The wild rhododendrons are blooming now. I thought it would be cool to find a good rhody hike. “There used to be tons of them at Plaza Lake,” Dave said.

Plaza Lake. Oh hell yeah. Let’s do this thing.

I’ve been hearing about Plaza Lake and Abbott Road for forty years. They figure in a number of Dave’s disaster stories B. M. (Before Murr). Or possibly it was just one story so traumatic his memory split it into more manageable chunks. He and his buddy tried to turn the pickup truck around on Abbott Road and got the back end hanging off the cliff and they slithered delicately out of the cab and roped it up to a tree and set out walking in their shorts and T-shirts until it got dark and cold and they had to try to sleep in the woods in a more intimate position than either of them would have preferred. And walked for twenty miles without meeting a soul before realizing they’d gone the wrong way.

There might have been wolverines.

“Let’s go to Plaza Lake,” I said.

I’d looked it up. It was only a 2.4 mile hike round trip but a very long drive, some of it on a bumpy road. We prefer hiking to driving but we were in it for the rhododendrons.

The directions suggested it was a 100-minute drive from Portland, and that was true, if by “Portland” you mean some place nowhere near Portland, and by “100 minutes” you mean three and a half hours. And it was a “bumpy road” if what you mean by bumpy is “could be charitably described as lunar.”

Once we left the pavement we still had about 17 miles to go. I drove my little red car. It’s adorable. It has a clearance about the same as my vertical leap, or three inches. The potholes were cavernous. The ruts could have been navigated by a gondola. Driving my little red car on this road was like sending a dung beetle across a waffle.

Our sense of adventure kicked in. Who cares how long it takes? We wormed our way up Abbott Road like a hopped-up slime mold. The miles trudged by as if borne on glaciers. Shadows lengthened. We didn’t see a single person. It began to occur to us that if we did get stuck, we would have no recourse but to bail out and walk for twenty miles in the waning sunlight. We decided to try something we’d never done before: we chose discretion over valor. Two short miles from our goal, we turned around. It was just a wide enough spot that we might be seen from the air if we spelled out HELP in pieces of axles.

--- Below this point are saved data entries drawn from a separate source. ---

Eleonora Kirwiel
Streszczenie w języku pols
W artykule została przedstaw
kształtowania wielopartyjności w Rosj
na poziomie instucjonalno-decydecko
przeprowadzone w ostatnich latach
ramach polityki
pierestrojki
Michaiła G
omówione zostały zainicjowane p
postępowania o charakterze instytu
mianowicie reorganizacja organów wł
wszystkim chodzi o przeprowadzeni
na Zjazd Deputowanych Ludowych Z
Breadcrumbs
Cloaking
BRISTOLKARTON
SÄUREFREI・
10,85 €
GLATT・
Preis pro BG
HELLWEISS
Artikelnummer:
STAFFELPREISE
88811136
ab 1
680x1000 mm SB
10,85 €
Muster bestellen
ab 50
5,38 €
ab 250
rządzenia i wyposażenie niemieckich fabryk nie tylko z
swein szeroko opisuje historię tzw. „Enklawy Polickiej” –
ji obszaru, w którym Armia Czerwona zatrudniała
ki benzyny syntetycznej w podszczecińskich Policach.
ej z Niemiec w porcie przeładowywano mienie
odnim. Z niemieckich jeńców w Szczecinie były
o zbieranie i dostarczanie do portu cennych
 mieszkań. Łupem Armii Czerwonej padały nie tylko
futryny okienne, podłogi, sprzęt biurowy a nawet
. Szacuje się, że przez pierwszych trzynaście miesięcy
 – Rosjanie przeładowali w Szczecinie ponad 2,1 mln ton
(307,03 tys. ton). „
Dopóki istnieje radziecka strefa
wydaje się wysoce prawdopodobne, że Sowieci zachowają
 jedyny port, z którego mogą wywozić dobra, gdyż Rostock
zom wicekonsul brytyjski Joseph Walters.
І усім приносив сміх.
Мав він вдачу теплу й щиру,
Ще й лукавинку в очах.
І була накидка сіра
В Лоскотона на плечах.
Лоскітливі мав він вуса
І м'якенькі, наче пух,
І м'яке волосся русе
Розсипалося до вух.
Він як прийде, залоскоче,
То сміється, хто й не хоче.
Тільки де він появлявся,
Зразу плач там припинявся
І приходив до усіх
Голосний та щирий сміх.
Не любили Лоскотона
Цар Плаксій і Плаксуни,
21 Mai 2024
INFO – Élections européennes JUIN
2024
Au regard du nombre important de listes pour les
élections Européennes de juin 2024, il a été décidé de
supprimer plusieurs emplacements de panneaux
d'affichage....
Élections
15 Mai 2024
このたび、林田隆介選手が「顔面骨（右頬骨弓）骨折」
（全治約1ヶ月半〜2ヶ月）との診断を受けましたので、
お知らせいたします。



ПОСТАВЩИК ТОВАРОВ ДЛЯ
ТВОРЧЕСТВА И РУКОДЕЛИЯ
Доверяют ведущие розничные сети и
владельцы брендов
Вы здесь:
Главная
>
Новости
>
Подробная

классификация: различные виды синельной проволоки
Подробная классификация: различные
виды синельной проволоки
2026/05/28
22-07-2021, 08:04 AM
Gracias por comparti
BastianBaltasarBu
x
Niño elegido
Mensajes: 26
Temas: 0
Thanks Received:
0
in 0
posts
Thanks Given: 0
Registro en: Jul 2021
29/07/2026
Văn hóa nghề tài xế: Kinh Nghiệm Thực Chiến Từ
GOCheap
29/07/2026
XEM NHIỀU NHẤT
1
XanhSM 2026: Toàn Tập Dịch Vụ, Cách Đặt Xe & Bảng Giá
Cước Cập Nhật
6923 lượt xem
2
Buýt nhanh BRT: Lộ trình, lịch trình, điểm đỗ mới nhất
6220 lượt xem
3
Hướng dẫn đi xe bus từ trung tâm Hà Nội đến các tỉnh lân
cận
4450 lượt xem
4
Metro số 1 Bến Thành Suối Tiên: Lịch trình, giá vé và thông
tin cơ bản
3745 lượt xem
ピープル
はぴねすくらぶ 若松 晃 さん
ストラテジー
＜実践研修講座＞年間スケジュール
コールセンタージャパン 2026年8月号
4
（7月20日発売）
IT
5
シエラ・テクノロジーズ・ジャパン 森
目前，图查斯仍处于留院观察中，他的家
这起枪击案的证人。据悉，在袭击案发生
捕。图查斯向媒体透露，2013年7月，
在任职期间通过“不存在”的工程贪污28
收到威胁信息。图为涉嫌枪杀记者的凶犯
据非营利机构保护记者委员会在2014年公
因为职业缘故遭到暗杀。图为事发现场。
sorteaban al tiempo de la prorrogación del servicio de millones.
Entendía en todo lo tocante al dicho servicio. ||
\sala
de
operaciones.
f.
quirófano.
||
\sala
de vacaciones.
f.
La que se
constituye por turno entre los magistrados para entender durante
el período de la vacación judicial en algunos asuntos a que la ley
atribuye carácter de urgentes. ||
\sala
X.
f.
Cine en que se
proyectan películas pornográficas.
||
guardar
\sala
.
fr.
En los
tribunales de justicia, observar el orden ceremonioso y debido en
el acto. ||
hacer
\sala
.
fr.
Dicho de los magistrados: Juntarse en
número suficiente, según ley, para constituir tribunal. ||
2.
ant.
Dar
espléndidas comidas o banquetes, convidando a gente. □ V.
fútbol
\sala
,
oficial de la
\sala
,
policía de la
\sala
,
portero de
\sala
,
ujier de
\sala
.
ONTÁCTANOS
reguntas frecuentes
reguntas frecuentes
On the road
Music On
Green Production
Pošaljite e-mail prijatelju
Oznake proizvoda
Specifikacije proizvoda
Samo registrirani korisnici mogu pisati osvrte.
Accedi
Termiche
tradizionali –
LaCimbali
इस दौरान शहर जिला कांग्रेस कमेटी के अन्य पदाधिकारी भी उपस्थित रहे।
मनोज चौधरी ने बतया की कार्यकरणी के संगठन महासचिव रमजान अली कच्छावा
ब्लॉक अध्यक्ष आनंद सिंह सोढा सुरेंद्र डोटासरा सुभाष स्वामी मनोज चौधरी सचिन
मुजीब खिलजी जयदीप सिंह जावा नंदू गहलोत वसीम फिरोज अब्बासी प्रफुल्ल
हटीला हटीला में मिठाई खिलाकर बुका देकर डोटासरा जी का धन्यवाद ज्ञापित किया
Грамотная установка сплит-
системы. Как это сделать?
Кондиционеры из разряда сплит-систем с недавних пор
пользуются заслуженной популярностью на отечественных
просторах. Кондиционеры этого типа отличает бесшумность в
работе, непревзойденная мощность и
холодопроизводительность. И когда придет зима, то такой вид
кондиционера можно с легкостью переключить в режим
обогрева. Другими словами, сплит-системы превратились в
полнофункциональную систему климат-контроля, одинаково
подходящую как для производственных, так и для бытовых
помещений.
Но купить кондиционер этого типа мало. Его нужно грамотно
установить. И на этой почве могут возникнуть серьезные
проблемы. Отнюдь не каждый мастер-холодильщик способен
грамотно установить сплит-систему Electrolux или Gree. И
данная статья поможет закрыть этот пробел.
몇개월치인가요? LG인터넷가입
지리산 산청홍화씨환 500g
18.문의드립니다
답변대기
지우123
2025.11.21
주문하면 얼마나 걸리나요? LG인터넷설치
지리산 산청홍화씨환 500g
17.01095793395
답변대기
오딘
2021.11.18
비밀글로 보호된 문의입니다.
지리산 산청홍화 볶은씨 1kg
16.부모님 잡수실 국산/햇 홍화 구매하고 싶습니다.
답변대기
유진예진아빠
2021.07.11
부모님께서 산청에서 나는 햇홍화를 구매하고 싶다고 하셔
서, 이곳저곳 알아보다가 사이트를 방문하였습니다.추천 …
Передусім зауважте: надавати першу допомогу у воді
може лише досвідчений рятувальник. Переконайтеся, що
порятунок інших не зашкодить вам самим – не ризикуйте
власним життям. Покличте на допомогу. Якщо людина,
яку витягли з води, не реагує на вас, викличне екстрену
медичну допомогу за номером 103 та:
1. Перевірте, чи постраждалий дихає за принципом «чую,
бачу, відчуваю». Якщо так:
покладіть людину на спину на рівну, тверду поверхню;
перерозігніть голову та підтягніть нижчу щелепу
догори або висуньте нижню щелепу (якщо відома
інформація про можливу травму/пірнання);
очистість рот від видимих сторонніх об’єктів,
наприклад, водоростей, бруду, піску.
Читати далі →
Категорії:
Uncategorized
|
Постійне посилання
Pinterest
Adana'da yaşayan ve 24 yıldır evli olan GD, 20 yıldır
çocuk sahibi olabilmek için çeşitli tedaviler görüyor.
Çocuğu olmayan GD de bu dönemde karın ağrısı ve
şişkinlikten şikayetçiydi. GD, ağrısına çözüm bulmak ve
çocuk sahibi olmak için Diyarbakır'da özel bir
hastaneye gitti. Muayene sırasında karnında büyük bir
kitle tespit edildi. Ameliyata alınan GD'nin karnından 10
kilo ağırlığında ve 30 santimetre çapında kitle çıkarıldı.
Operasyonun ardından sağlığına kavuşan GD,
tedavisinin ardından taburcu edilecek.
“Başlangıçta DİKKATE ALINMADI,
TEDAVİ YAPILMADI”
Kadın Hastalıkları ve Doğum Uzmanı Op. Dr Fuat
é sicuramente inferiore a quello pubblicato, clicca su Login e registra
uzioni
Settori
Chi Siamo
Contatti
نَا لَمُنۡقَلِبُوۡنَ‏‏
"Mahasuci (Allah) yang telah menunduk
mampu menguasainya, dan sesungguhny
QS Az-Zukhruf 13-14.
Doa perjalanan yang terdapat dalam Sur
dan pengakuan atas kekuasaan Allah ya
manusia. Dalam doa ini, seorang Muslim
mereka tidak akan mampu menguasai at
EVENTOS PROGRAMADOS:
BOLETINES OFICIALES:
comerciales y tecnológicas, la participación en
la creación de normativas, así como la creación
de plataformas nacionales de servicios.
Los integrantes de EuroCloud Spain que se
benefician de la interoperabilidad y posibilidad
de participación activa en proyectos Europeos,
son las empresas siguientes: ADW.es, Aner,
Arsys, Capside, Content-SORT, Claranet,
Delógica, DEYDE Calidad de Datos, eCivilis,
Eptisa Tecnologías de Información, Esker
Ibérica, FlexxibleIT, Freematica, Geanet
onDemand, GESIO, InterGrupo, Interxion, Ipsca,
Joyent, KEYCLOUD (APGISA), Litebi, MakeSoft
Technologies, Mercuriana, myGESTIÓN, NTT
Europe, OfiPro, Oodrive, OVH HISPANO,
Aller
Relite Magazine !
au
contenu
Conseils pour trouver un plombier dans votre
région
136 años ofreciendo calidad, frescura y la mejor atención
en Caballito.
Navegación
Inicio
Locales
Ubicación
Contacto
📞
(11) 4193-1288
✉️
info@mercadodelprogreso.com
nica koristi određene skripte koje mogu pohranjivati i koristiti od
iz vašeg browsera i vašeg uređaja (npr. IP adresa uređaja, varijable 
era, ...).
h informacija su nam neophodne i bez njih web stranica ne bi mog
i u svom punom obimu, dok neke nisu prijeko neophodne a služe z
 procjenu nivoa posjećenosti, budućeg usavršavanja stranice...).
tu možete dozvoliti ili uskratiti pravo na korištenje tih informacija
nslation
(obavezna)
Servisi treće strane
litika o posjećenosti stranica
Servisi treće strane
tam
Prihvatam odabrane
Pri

Usually when we take a road like that, Dave’s driving our thirty-year-old four-wheel-drive pickup. I hate it. I ride in the passenger seat weeping quietly and trying not to throw up. This time, with me driving, Dave was a model of serenity. When we turned around he got out and promptly took a dump in the woods. People cope in different ways.

Seven hours after we left, we were right back home again. We could have driven to California.